ТЕКСТОВЫЙ БЛОК:

______

Закалять стали? Инструмент мягкой силы в мире, сотрясаемом вихрями перемен

В дни XV Конвента Российской ассоциации международных исследований (РАМИ), прошедшего в столице, на площадке МГИМО МИД России, состоялась сессия «Роль научной дипломатии в эпоху трансформации миропорядка: новые направления и площадки для сотрудничества». Ее организовали Российский центр научной информации (ранее — РФФИ) и Центр научной дипломатии и перспективных академических инициатив МГИМО. В работе приняли участие ведущие ученые, представители вузов и органов государственной власти.

Приветствуя участников встречи, проректор МГИМО по научной работе Андрей Байков одновременно обозначил рамки будущему разговору. «Судя по программе, — заметил он, — из выступлений докладчиков мы должны получить стереоскопическое представление о научной дипломатии». По мнению Андрея Байкова, научная дипломатия не только способствует решению проблем исследователей и исследований, но часто оказывается полезной политикам. Те обычно связаны национальными интересами, а ученые, применяя научную дипломатию, могут приближать будущий более гармоничный и развивающийся мир, который появится как результат успешной работы гражданского общества. Научная дипломатия — механизм консолидации связей гражданского общества — не только национального, но и транснационального.

Председатель Совета РЦНИ Владимир Квардаков явно оценил посыл. Но сначала напомнил о конкретном: сотрудники центра за 30 лет работы РФФИ заключили более 50 соглашений с финансирующими науку организациями из более чем 40 стран. Организовали и провели более 500 международных двух- и многосторонних конкурсов, способствующих глобальному и национальному научному развитию. А столкнувшись с необходимостью применять научную дипломатию, подошли к вопросу грамотно: изучили ее как явление. Так, по инициативе академика Владислава Панченко РФФИ в свое время предложил рассмотреть данную тему на уровне мирового сообщества ведущих научных фондов. И вот накануне в рамках Конвента прошел круглый стол «Международные отношения в контексте научно-технического прогресса и научно-информационного пространства». В связи с этим Владимир Квардаков спросил собравшихся, кто автор хорошо известной фразы «кто владеет информацией, тот владеет миром»? И сам ответил: автор — один из основателей банкирской династии Ротшильдов, который сделал состояние, хитростью получив первую информацию о поражении Наполеона при Ватерлоо в 1814 году, после чего он ловко распорядился активами и надул конкурентов.

______

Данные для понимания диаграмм
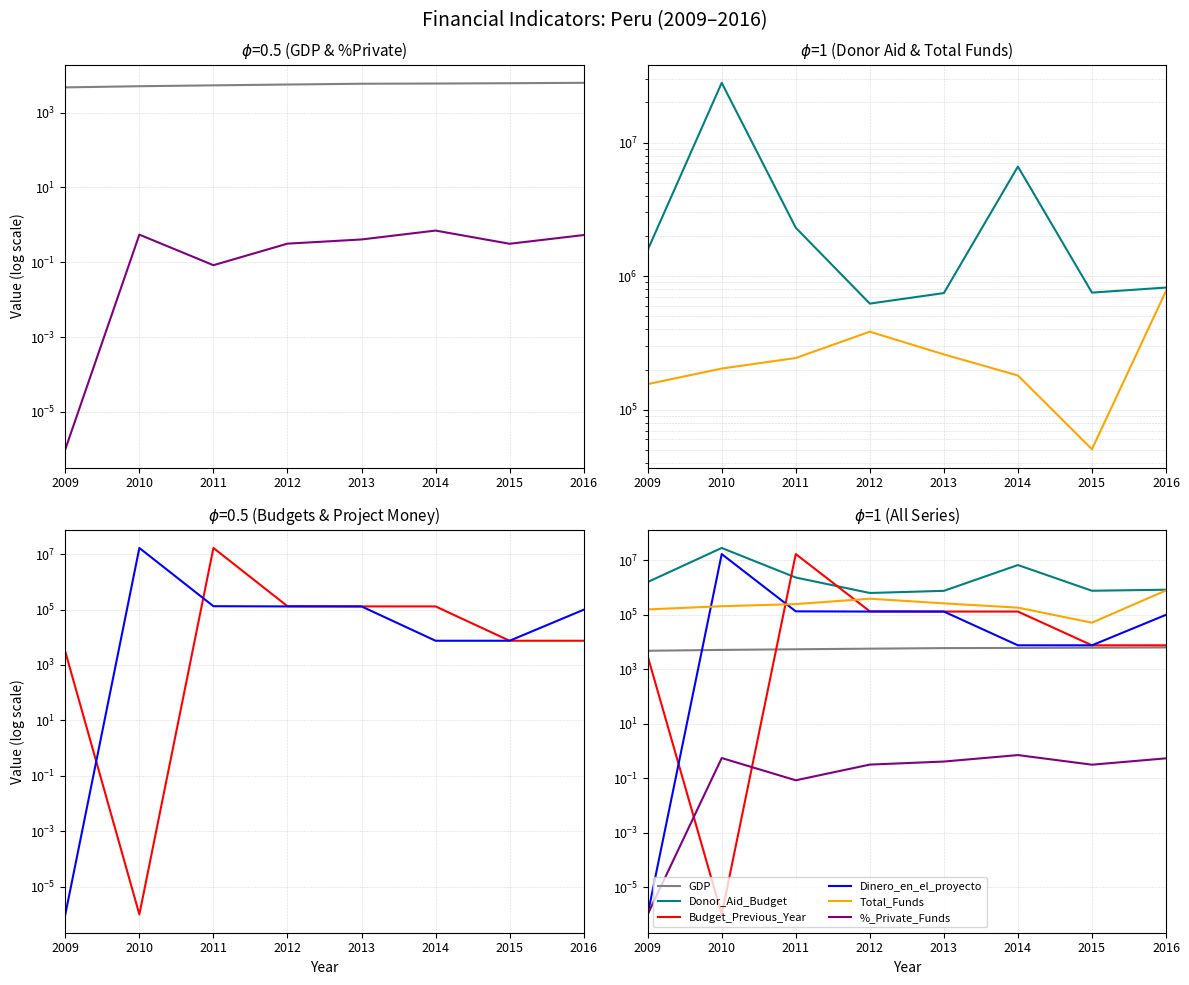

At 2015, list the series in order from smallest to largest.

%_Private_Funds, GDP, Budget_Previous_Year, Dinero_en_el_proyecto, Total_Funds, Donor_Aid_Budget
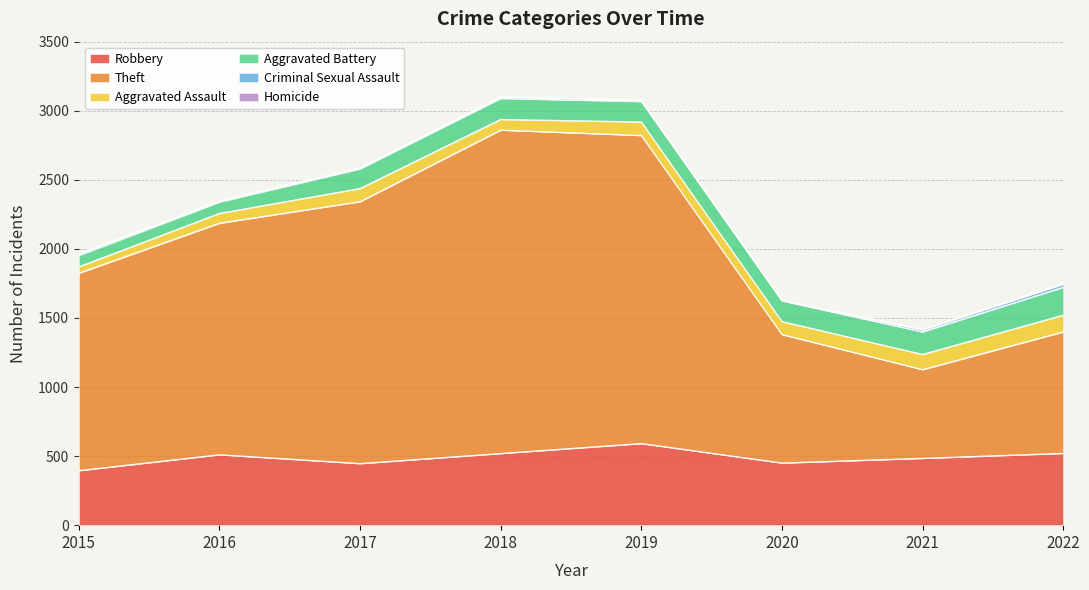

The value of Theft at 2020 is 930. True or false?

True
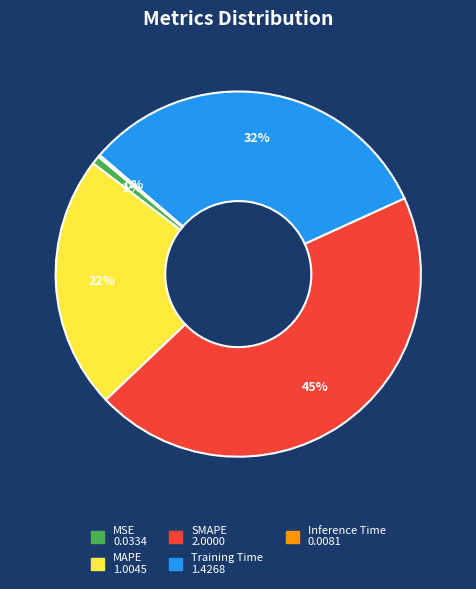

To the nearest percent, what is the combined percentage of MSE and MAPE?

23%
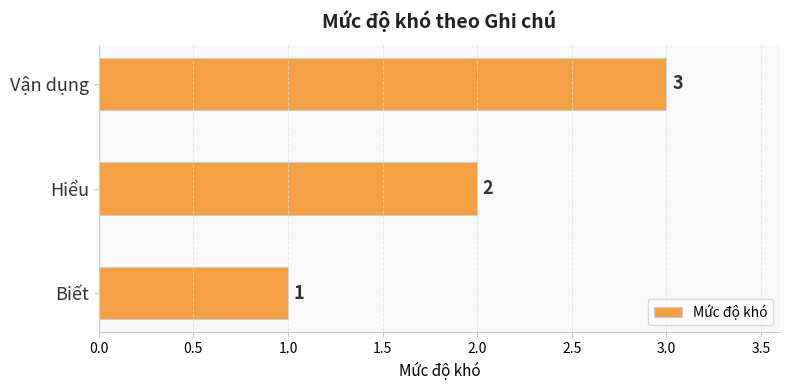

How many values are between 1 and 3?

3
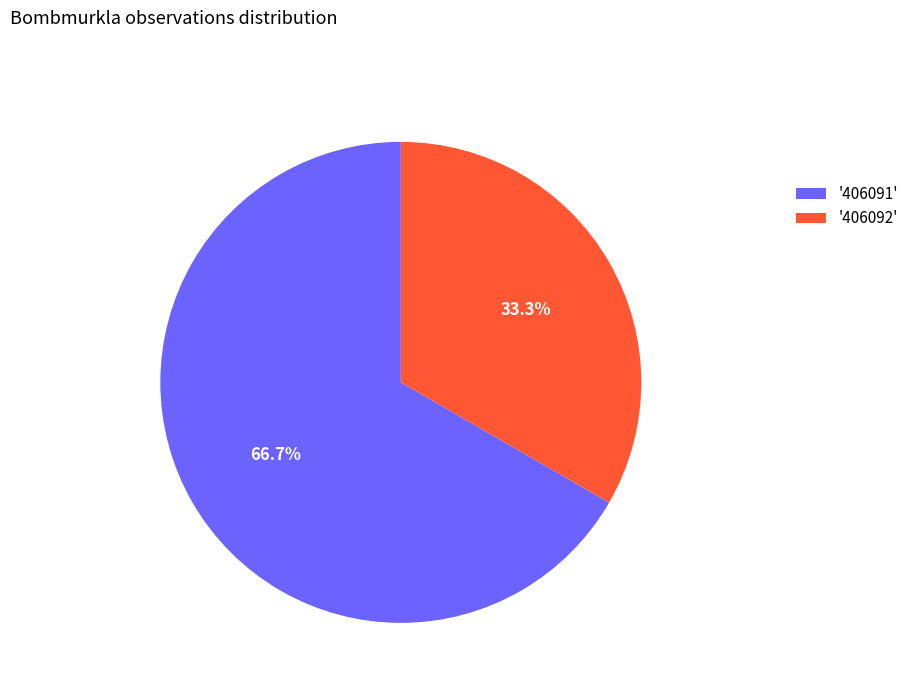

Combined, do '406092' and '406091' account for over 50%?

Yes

______

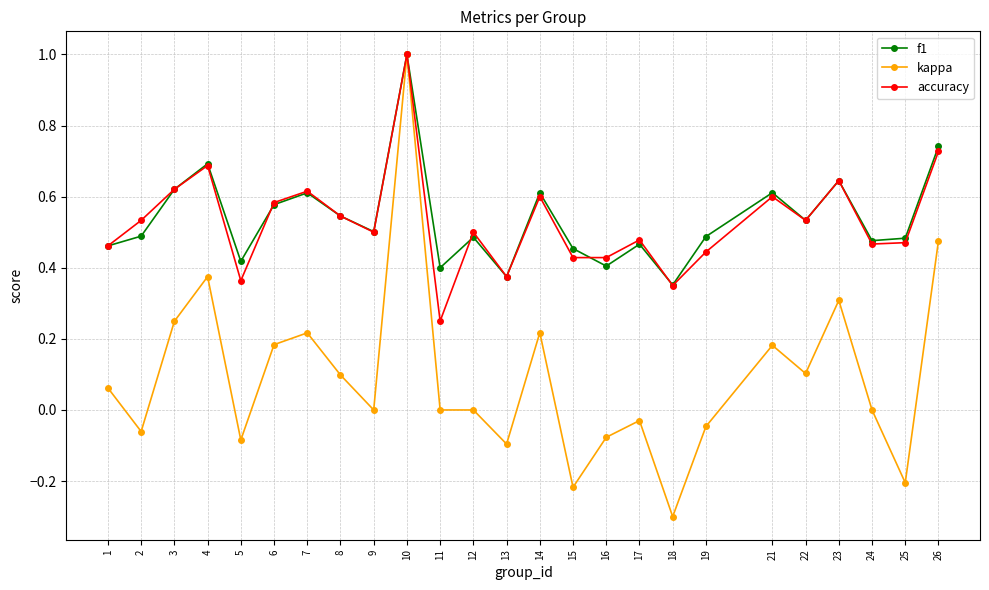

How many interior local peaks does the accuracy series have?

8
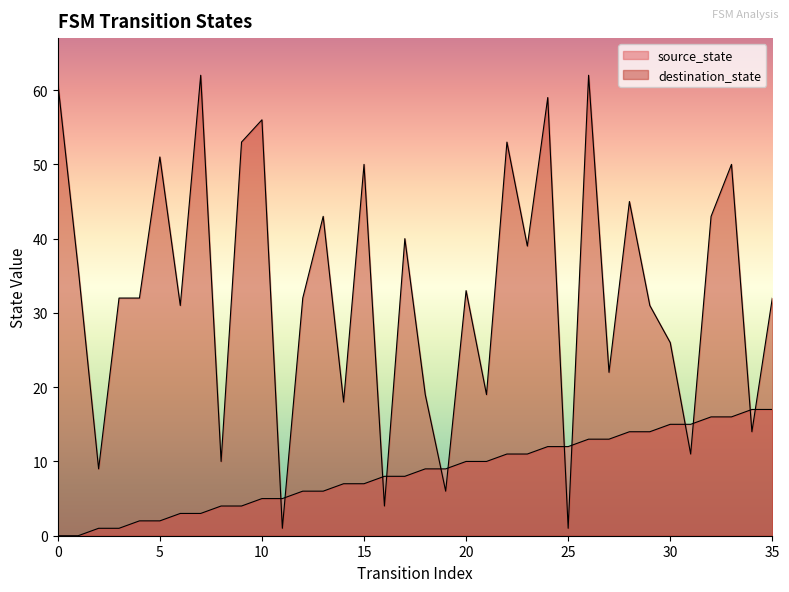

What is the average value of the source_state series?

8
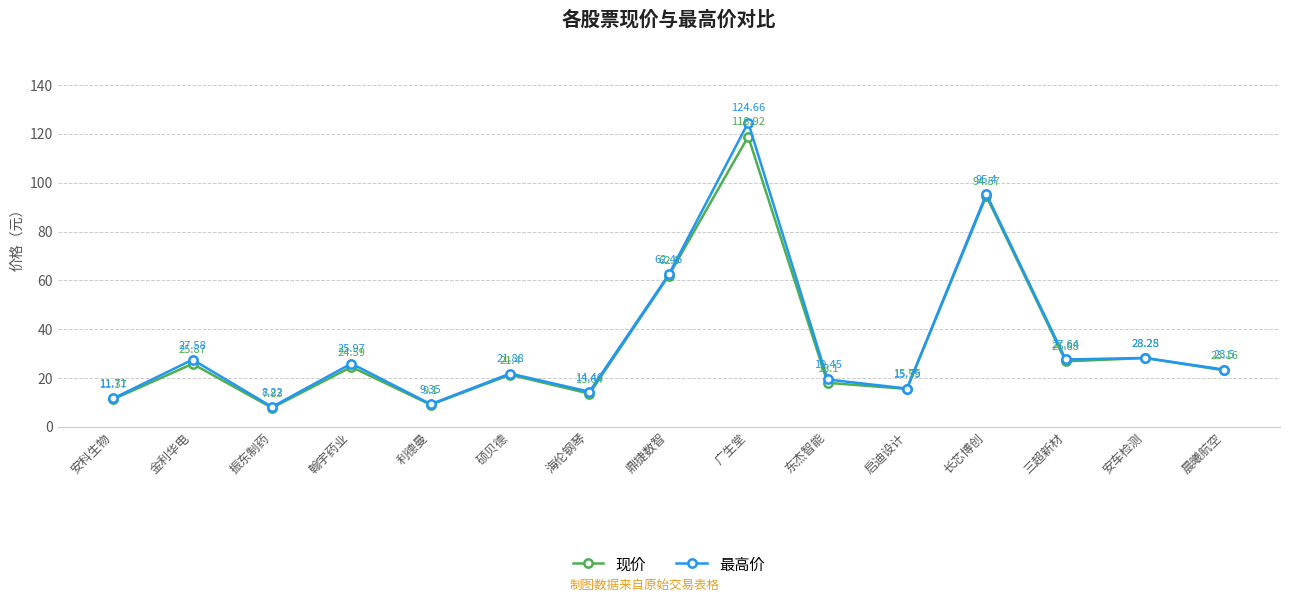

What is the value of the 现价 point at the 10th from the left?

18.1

______

ВАШИ ЗАДАНИЯ:
A. Сколько соглашений, согласно статье о сессии по научной дипломатии, заключили сотрудники центра за 30 лет работы РФФИ?
B. Продолжите статью о сессии по научной дипломатии с того места, где она заканчивается.

ПИСЬМЕННЫЕ ОТВЕТЫ:
A. Более 50 соглашений с организациями, финансирующими науку, из более чем 40 стран.

B.
Рассказав это, Квардаков предложил внести новый здоровый смысл в знакомую фразу, но уже в духе русского мира, об объединительной миссии которого недавно говорил Президент РФ Владимир Путин участникам Валдайского форума. Владимир Валентинович заметил, что «в отличие от английского языка слово “мир” в русском означает также гармонию и человеческое сообщество. То есть с позиции русского мира тот, кто владеет информацией, тот и ведет человечество к гармонии, то есть к миру, а не к грабежу, насилию и обману, как это до сих пор делают последователи идеи Ротшильда во всем мире. А гармония в мировых отношениях и есть цель справедливой дипломатии. Цель науки — получить информацию. Цель дипломатов — привести страны мира к миру».

«Ох, если бы у всех дипломатов была эта цель главной!» — пожелала я, вспоминая утренние сообщения из Telegram-каналов. Некоторые дипломаты ратовали явно не за мир.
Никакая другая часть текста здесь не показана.